M. Mauro Poggia (MCG). Merci, Monsieur le président. Chers collègues, la vision qu'a M. le député Olivier Jornot de notre faculté d'accorder ou de refuser la grâce est restrictive et, donc, réductrice. Si la grâce a été instaurée, c'est précisément pour qu'un autre regard puisse être accordé. Si nous n'étions là que pour prendre en considération la bonne conduite postérieurement au jugement, ou des événements autres dont le condamné devrait pouvoir bénéficier, nous ne ferions qu'une partie du travail qui est le nôtre. Nous le savons par expérience: la grâce va au-delà. Mais il est vrai qu'exceptionnellement, et seulement exceptionnellement, le pouvoir législatif a à se substituer au pouvoir judiciaire. Et, de la part d'un avocat, considérer que la justice serait à ce point infaillible qu'un innocent n'aurait qu'à recourir pour obtenir finalement la reconnaissance de cette innocence, c'est donner de la justice une image idéale, dont nous souhaiterions qu'elle soit réelle mais qui est évidemment fausse. Et ceux qui pratiquent la justice au quotidien savent que l'erreur est humaine dans tous les domaines, y compris dans celui de la justice.
Nous devons, dans des cas exceptionnels - et celui-ci en fait partie - précisément apporter ce regard nouveau, différent, sur une sentence qui a manifestement été rendue sans une attention particulière à tous les éléments du dossier.
C'est pour cette raison que nous vous demandons - enfin, «je» vous demande, puisque, comme l'a dit très justement M. Jornot, c'est à titre personnel que nous intervenons - je vous demande effectivement, dans ce cas exceptionnel, d'accorder la grâce. Je vous remercie.
M. Antoine Bertschy (UDC). Je crois que le député Jornot l'a clairement dit: nous n'avons pas à revoir une décision de justice. Notre rôle, par la grâce, c'est de voir si le fait que cette personne soit emprisonnée péjore extrêmement les conditions de sa propre vie ou les conditions de vie de son entourage. On n'en a pas entendu un seul mot de la part du rapporteur. On n'en sait rien, mais, apparemment, ça se passe plutôt bien: il est célibataire sans enfants, ça ne devrait donc pas péjorer tellement sa famille.

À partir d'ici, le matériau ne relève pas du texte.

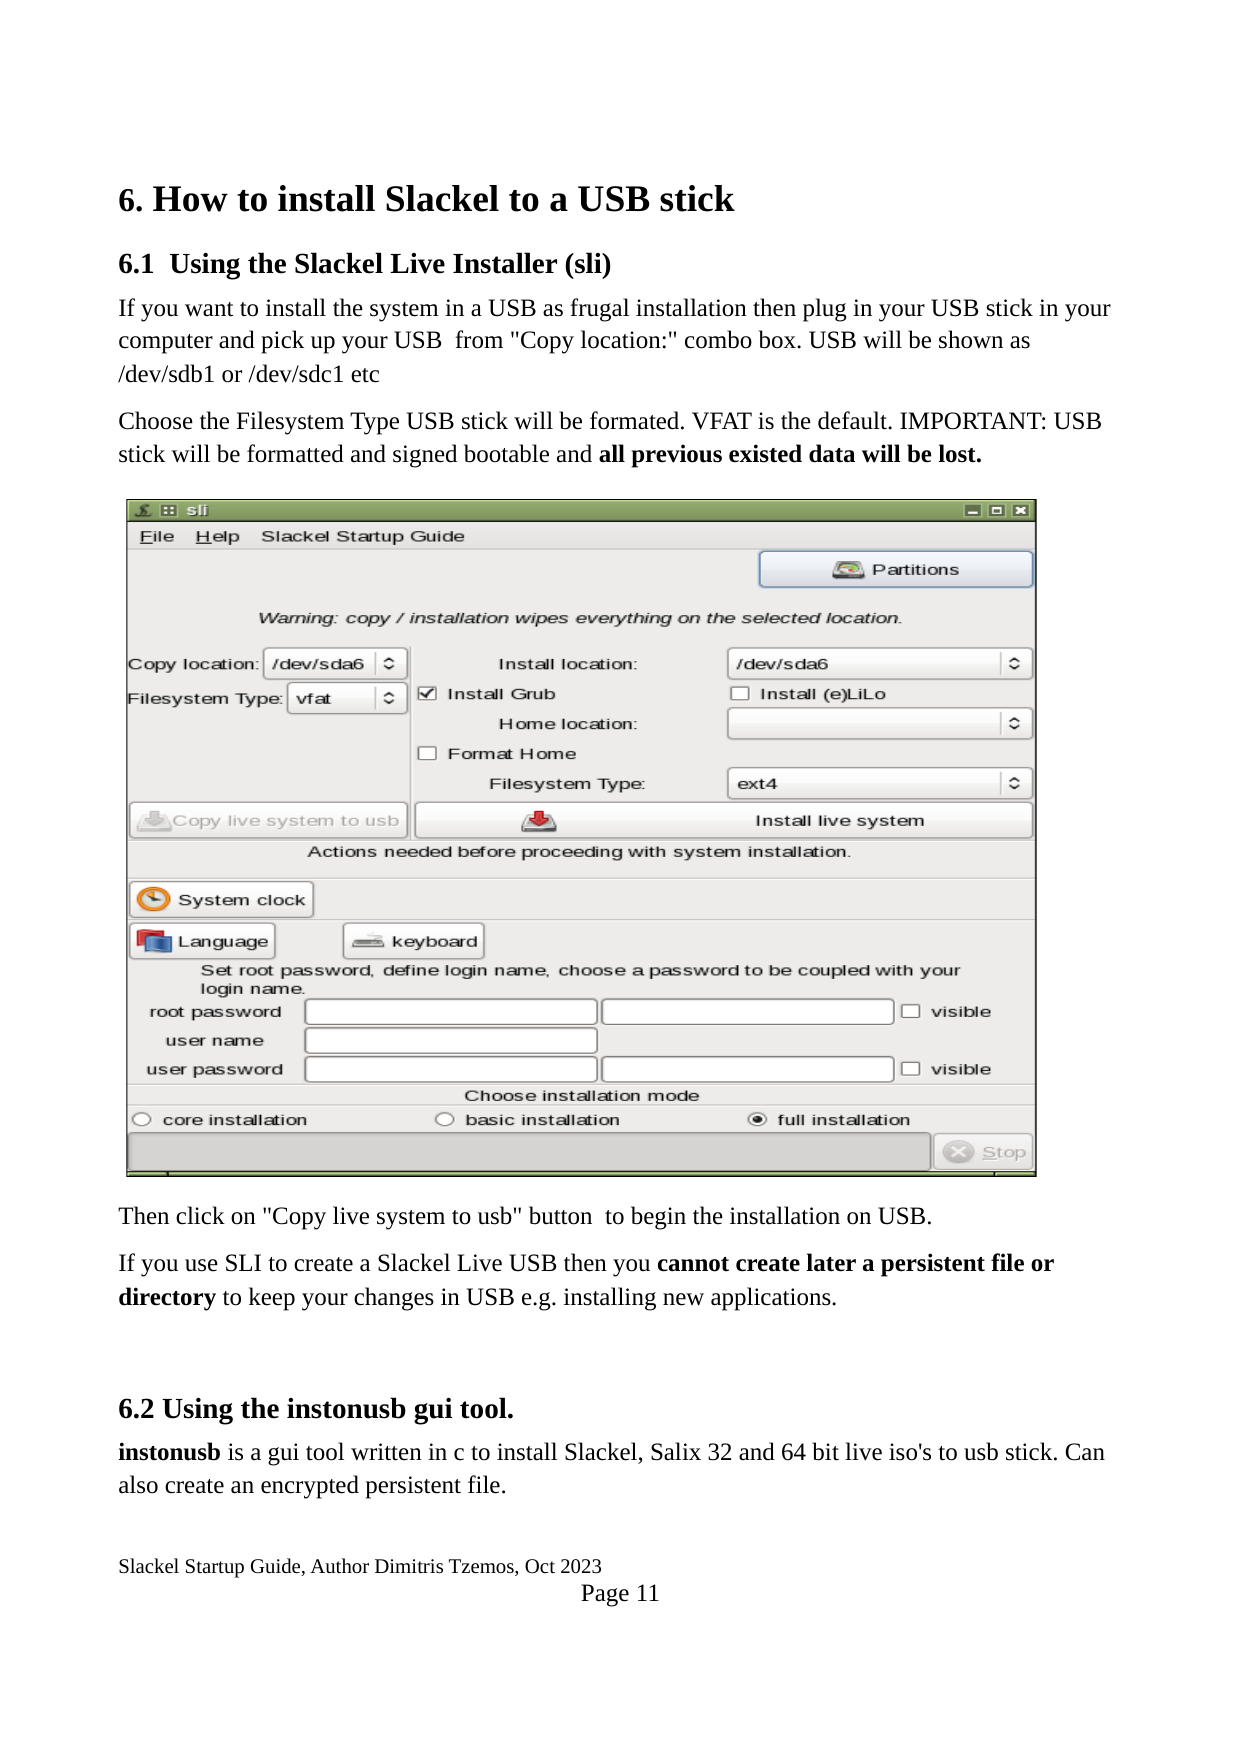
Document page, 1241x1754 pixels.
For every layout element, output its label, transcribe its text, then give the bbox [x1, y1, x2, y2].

subtitle 6.1 Using the Slackel Live Installer (sli) [118, 247, 1122, 280]
text Choose the Filesystem Type USB stick will be formated. VFAT is the default. IMPORTANT: USB stick will be formatted and signed bootable and all previous existed data will be lost. [118, 406, 1122, 468]
text If you want to install the system in a USB as frugal installation then plug in your USB stick in your computer and pick up your USB from "Copy location:" combo box. USB will be shown as /dev/sdb1 or /dev/sdc1 etc [118, 293, 1122, 387]
subtitle 6.2 Using the instonusb gui tool. [118, 1391, 1122, 1425]
text If you use SLI to create a Slackel Live USB then you cannot create later a persistent file or directory to keep your changes in USB e.g. installing new applications. [118, 1248, 1122, 1310]
text Then click on "Copy live system to usb" button to begin the installation on USB. [118, 1201, 1122, 1230]
subtitle 6. How to install Slackel to a USB stick [118, 176, 1122, 219]
text instonusb is a gui tool written in c to install Slackel, Salix 32 and 64 bit live iso's to usb stick. Can also create an encrypted persistent file. [118, 1437, 1122, 1499]
picture [126, 499, 1037, 1177]
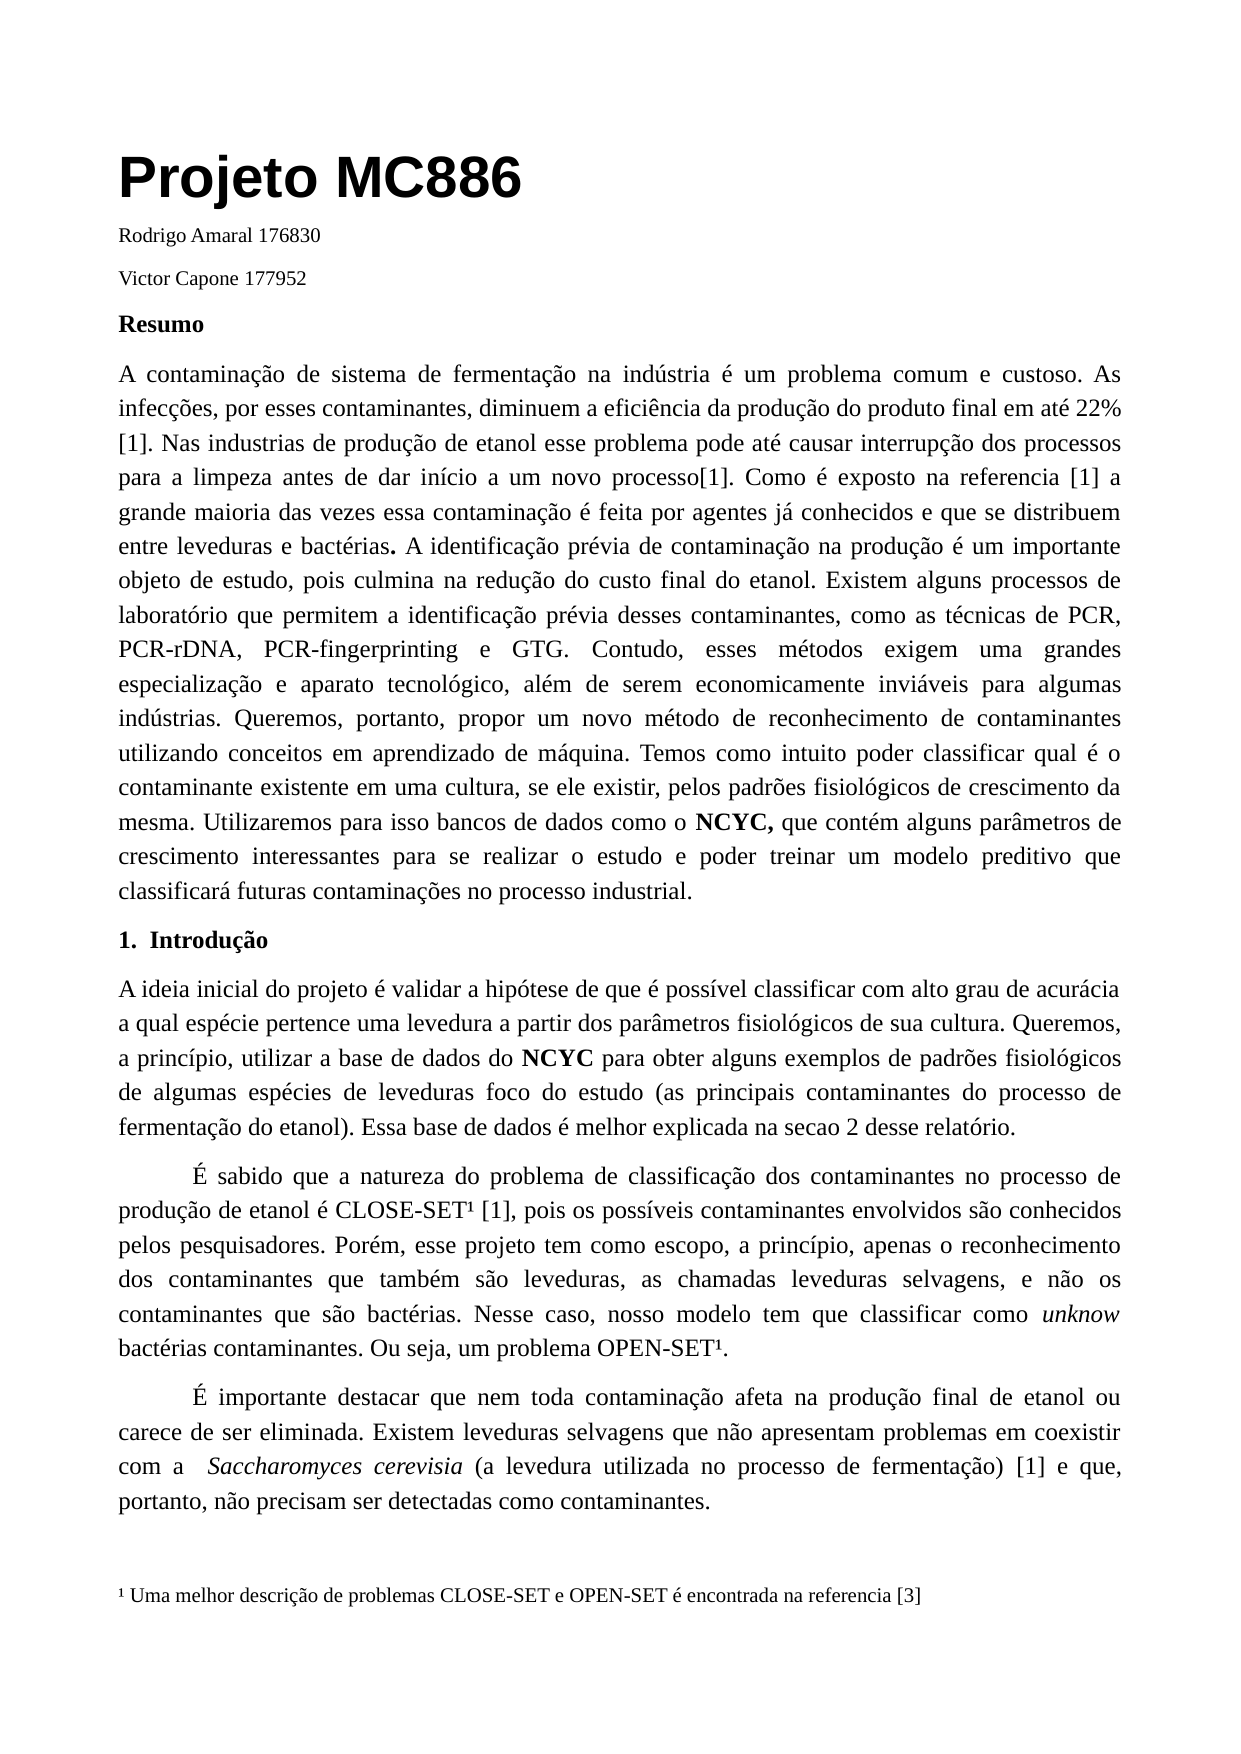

Nous n'avons pas à revoir la position de la justice. Comme il l'a été dit, il y a d'autres solutions pour faire des recours. Ici, la question est uniquement: est-ce qu'il peut être détenu ou est-ce qu'il ne le peut pas, pour des raisons X ou Y qui concernent son entourage ou lui-même ? Nous n'en avons rien entendu.
Si c'est personnel, je dirai que, moi, je refuserai la grâce. Et je pense que mon groupe le fera aussi. (Commentaires.)
Le président. Merci, Monsieur le député. La parole est à M. le rapporteur Bertrand Buchs.
M. Bertrand Buchs (PDC), rapporteur. Merci, Monsieur le président. Juste un complément: la commission de grâce a aussi tenu compte du fait que la procédure était extrêmement longue, que la personne a disparu pendant plusieurs années. Lorsqu'elle a voulu être réentendue par la Cour de justice, sa demande de révision n'a pas été retenue, le 18 mars, parce qu'il n'y avait pas de faits nouveaux: nous considérons qu'il y avait des faits nouveaux et que c'est une affaire qui devait être revue. Nous considérons aussi qu'il y avait des doutes et que le doute doit profiter à l'accusé. Je vous remercie.
Le président. Merci, Monsieur le rapporteur. Mesdames et Messieurs les députés, nous sommes en procédure de vote.
Mis aux voix, le préavis de la commission de grâce (remise du solde de la peine) est adopté par 51 oui contre 16 non et 13 abstentions.